Cette capacité de réserves de change représente un amortisseur crucial contre les chocs externes et les fluctuations monétaires. Les analystes de l'économie tunisienne soulignent que la gestion prudente des réserves de change en Tunisie est devenue stratégique depuis la rupture avec le Fonds Monétaire International en 2025. Sans l'appui traditionnel du FMI, la Tunisie doit compter davantage sur ses réserves de change pour financer ses besoins extérieurs et maintenir la stabilité de sa monnaie.
Le secteur touristique tunisien et les remises de la diaspora jouent désormais un rôle crucial dans la reconstitution des réserves de change. En 2025, les rentrées touristiques et les transferts de fonds depuis l'étranger ont contribué significativement à l'augmentation des réserves de change tunisiennes, démontrant la vulnérabilité d'une économie dépendante de ces sources volatiles de devises étrangères.
Les défis de la stabilité monétaire et de la politique économique
Depuis la révolution de 2011, le dinar tunisien a perdu plus de 52 pour cent de sa valeur face au dollar américain. Cette dépréciation prolongée reflète les pressions inflationnistes et les déficits budgétaires chroniques qui ont affecté l'économie tunisienne.

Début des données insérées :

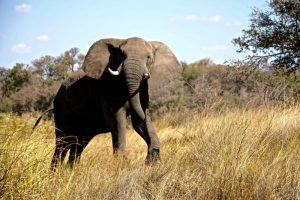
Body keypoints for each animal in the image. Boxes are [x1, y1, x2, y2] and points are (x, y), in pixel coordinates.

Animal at [49, 37, 180, 167]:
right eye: (121, 55)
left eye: (148, 57)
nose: (151, 156)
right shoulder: (108, 91)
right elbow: (118, 121)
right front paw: (121, 164)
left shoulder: (143, 90)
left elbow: (138, 121)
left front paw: (153, 161)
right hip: (62, 107)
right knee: (62, 142)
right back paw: (56, 171)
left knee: (78, 144)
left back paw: (70, 170)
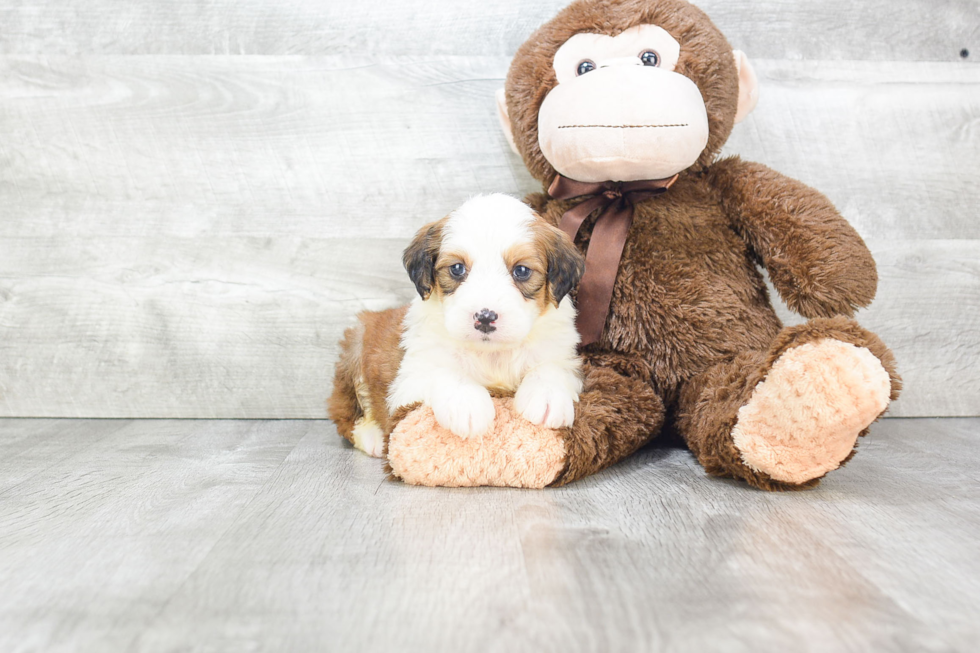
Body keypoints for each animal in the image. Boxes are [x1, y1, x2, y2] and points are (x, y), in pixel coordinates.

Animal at [334, 194, 584, 456]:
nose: (485, 317)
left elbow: (551, 366)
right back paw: (372, 437)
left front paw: (547, 395)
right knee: (346, 415)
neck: (491, 353)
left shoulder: (563, 354)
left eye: (522, 270)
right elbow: (443, 371)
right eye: (457, 269)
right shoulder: (407, 383)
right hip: (355, 351)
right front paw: (467, 403)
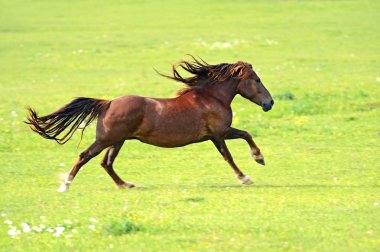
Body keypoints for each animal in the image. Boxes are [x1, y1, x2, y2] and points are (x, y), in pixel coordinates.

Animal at [24, 56, 274, 192]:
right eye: (257, 79)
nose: (269, 103)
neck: (210, 97)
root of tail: (107, 103)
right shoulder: (219, 133)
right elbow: (238, 143)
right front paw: (252, 168)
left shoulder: (215, 135)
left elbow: (238, 143)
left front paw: (254, 164)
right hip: (107, 139)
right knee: (85, 156)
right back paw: (65, 184)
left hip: (118, 141)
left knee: (106, 163)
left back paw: (126, 185)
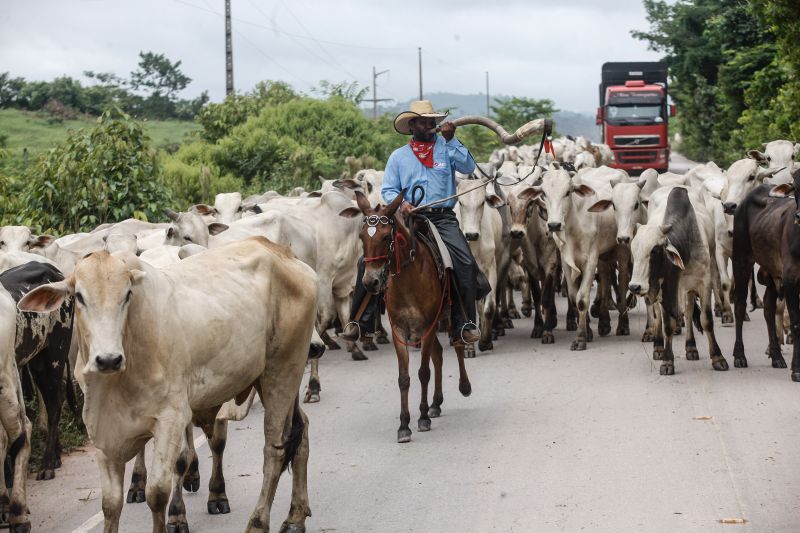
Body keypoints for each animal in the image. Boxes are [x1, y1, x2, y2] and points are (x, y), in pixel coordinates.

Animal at [340, 190, 476, 440]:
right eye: (362, 238)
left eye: (386, 237)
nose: (371, 282)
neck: (408, 279)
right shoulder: (399, 330)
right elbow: (404, 378)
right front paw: (404, 425)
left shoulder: (428, 326)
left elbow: (423, 372)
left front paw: (421, 419)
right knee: (439, 355)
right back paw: (435, 403)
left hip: (447, 317)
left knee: (458, 345)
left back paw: (464, 386)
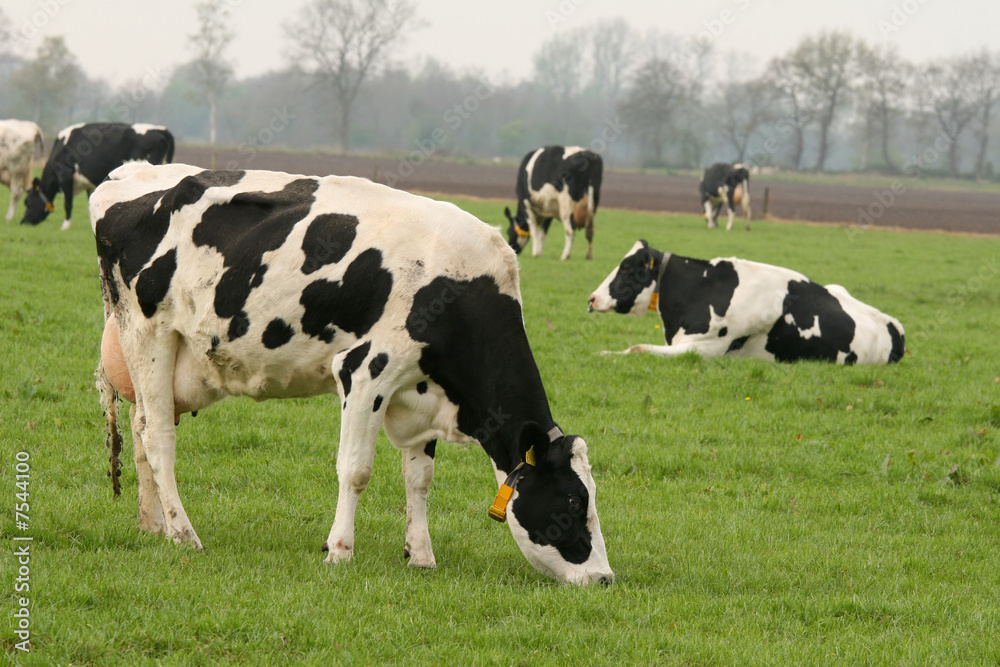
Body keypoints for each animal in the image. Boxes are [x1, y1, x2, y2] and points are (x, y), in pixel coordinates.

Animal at [21, 122, 175, 230]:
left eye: (27, 202)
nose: (23, 222)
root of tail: (161, 130)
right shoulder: (89, 186)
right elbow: (90, 201)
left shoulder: (66, 177)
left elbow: (68, 203)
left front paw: (65, 226)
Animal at [94, 162, 612, 584]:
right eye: (573, 501)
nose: (604, 578)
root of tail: (127, 176)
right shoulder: (366, 370)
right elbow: (356, 469)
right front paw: (339, 551)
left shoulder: (420, 391)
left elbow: (419, 477)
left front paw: (421, 556)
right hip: (148, 333)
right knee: (157, 436)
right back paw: (184, 534)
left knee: (141, 430)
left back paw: (153, 525)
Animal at [584, 240, 908, 366]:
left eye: (628, 268)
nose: (592, 298)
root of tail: (895, 325)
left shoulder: (705, 349)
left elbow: (638, 348)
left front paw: (601, 354)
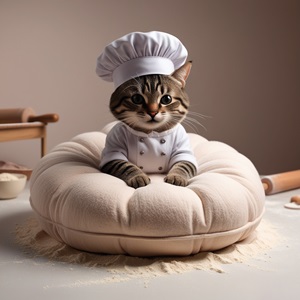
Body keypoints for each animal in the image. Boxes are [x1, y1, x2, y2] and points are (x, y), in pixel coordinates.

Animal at [100, 60, 197, 188]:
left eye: (166, 99)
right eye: (137, 98)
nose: (153, 112)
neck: (151, 135)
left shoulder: (184, 150)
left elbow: (183, 165)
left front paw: (177, 176)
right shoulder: (113, 151)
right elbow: (125, 166)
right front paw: (138, 176)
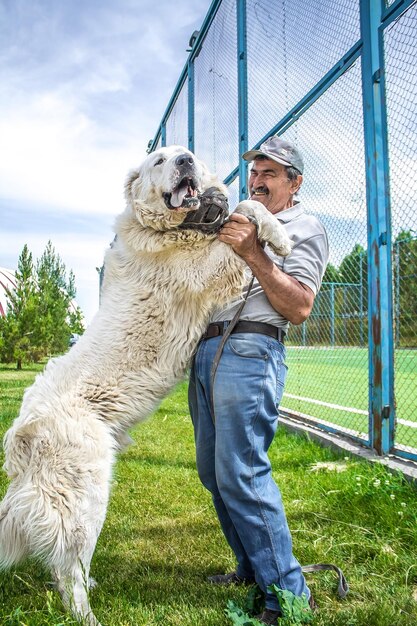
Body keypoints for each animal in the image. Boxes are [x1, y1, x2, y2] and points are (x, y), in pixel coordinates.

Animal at [0, 144, 290, 620]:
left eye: (187, 154)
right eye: (159, 160)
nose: (185, 160)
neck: (170, 230)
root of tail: (21, 429)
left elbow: (244, 210)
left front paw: (270, 227)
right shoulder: (205, 273)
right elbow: (246, 213)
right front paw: (278, 235)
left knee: (66, 563)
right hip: (87, 493)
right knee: (67, 566)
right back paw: (87, 615)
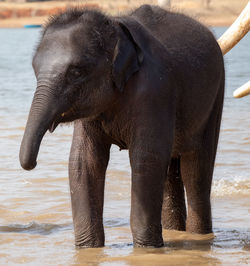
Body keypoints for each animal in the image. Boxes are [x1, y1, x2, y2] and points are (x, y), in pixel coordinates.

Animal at [19, 5, 225, 247]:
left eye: (76, 72)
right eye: (34, 69)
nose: (31, 164)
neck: (115, 26)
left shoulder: (154, 91)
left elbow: (146, 159)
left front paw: (147, 249)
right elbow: (83, 162)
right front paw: (88, 248)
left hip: (214, 99)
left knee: (195, 169)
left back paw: (199, 236)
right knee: (171, 170)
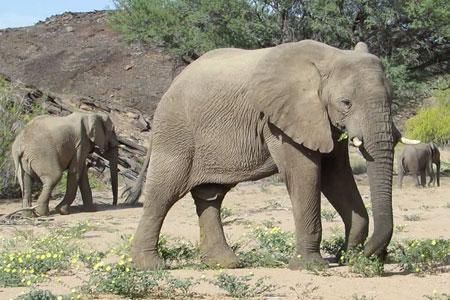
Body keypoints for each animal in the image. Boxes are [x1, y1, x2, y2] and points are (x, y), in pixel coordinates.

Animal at [130, 38, 418, 270]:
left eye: (391, 98)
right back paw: (150, 267)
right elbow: (306, 174)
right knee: (163, 193)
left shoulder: (321, 121)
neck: (328, 58)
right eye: (345, 103)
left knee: (210, 195)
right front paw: (311, 266)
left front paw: (349, 256)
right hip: (176, 132)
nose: (371, 256)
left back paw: (225, 264)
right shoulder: (281, 122)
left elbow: (336, 175)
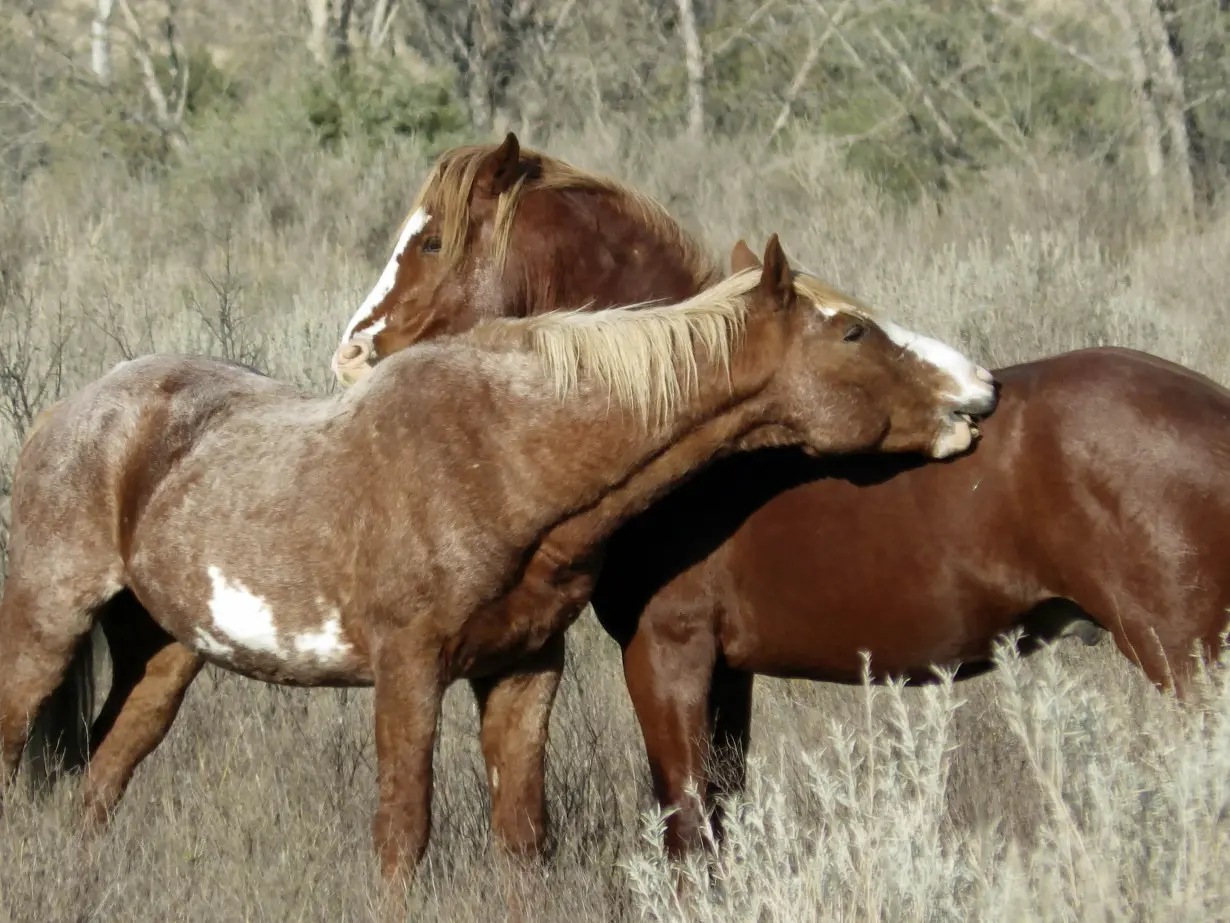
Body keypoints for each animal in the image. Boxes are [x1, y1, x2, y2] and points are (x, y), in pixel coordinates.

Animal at [0, 238, 998, 881]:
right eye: (853, 333)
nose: (981, 391)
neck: (503, 452)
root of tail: (70, 411)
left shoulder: (523, 669)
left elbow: (522, 834)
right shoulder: (409, 671)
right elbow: (404, 834)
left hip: (165, 654)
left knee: (102, 775)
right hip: (46, 629)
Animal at [324, 131, 1230, 861]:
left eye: (431, 241)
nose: (351, 356)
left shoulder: (667, 654)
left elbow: (688, 830)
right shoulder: (729, 673)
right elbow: (722, 815)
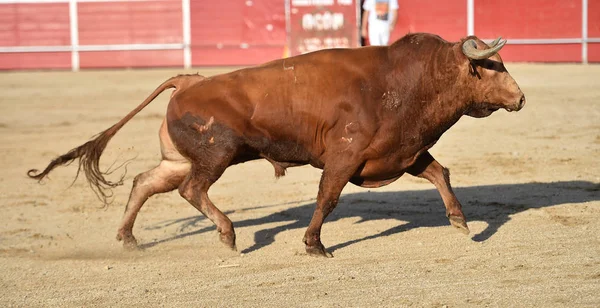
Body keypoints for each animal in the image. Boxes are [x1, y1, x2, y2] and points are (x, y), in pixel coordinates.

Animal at [28, 32, 524, 256]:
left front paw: (460, 222)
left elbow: (440, 172)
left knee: (146, 183)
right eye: (494, 66)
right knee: (192, 190)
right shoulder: (345, 157)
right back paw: (228, 234)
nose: (520, 98)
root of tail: (189, 81)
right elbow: (327, 198)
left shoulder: (402, 151)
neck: (411, 81)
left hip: (179, 159)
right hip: (217, 155)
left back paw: (129, 238)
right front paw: (314, 245)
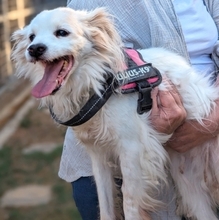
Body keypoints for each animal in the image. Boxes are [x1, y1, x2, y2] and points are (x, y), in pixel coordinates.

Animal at [11, 7, 219, 220]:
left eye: (62, 32)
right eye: (31, 37)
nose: (34, 49)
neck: (98, 82)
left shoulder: (132, 151)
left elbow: (129, 202)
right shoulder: (98, 155)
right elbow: (105, 203)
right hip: (191, 189)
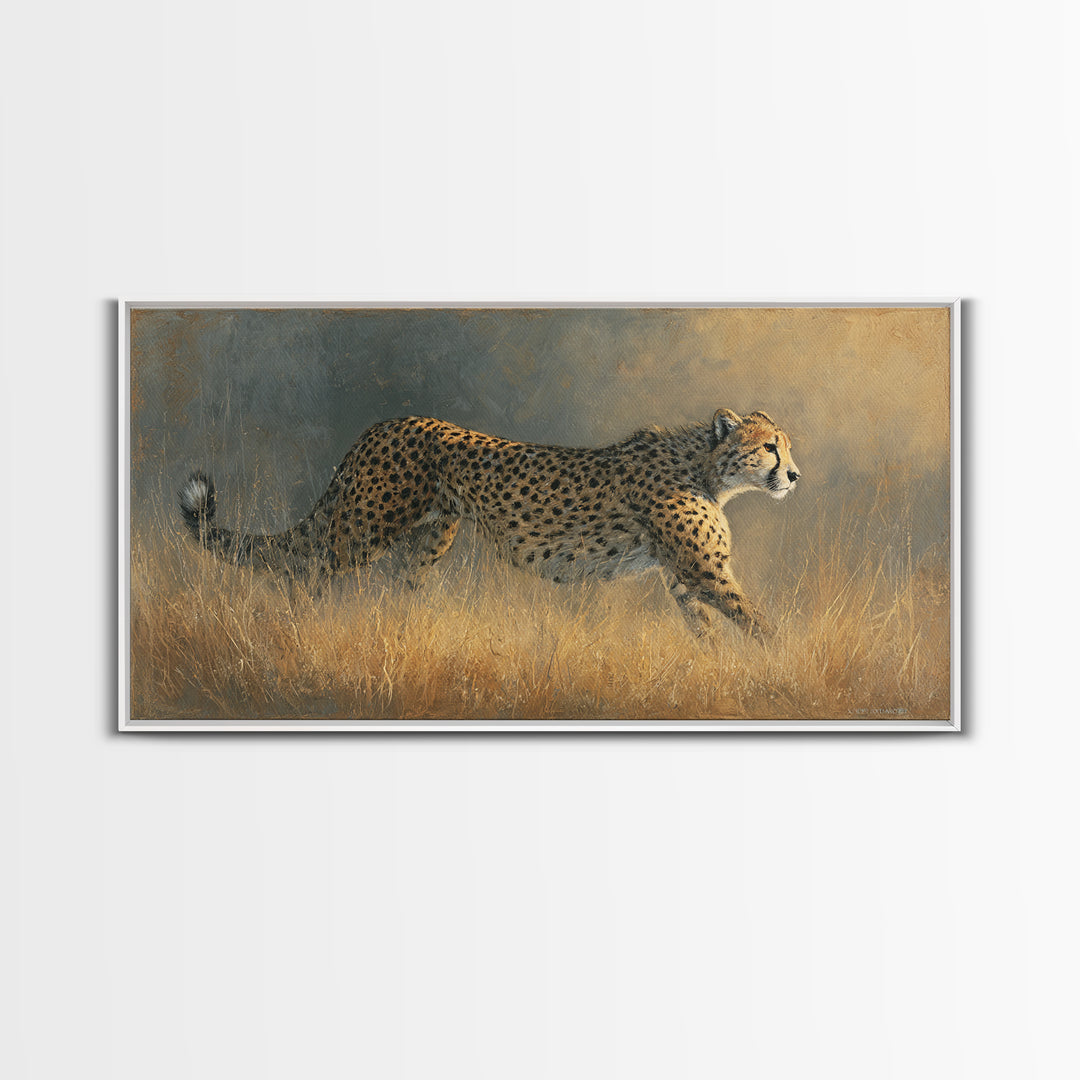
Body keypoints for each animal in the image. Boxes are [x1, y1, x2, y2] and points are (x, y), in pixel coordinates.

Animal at [178, 408, 800, 640]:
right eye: (771, 446)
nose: (794, 476)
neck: (705, 466)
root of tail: (386, 422)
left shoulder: (683, 576)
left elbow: (707, 630)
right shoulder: (705, 571)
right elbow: (758, 622)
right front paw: (783, 665)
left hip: (428, 541)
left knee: (399, 589)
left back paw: (410, 635)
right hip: (360, 530)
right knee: (303, 573)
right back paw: (295, 632)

Les recommandations du Fonds Monétaire International ont guidé plusieurs réformes du régime de change, mais les résultats restent mitigés.
L'inflation en Tunisie, bien qu'en baisse vers 5,6 pour cent en 2025 (le plus bas niveau depuis 2021), continue d'éroder le pouvoir d'achat des citoyens et de peser sur les réserves de change. La Banque Centrale de Tunisie doit constamment naviguer entre la nécessité de soutenir les réserves de change et celle de stimuler la croissance économique, un équilibre délicat dans un contexte de stabilité macroéconomique.
Les politiques de financement domestique et les nouvelles lois de finances mises en place en 2025 visent à réduire la dépendance extérieure, mais elles imposent aussi des défis aux ménages et aux entreprises tunisiennes. La gestion des réserves de change est devenue centrale à la stratégie de développement économique du pays, car elle conditionne à la fois la capacité à financer les importations essentielles et à attirer les investissements étrangers directs nécessaires à la croissance à long terme.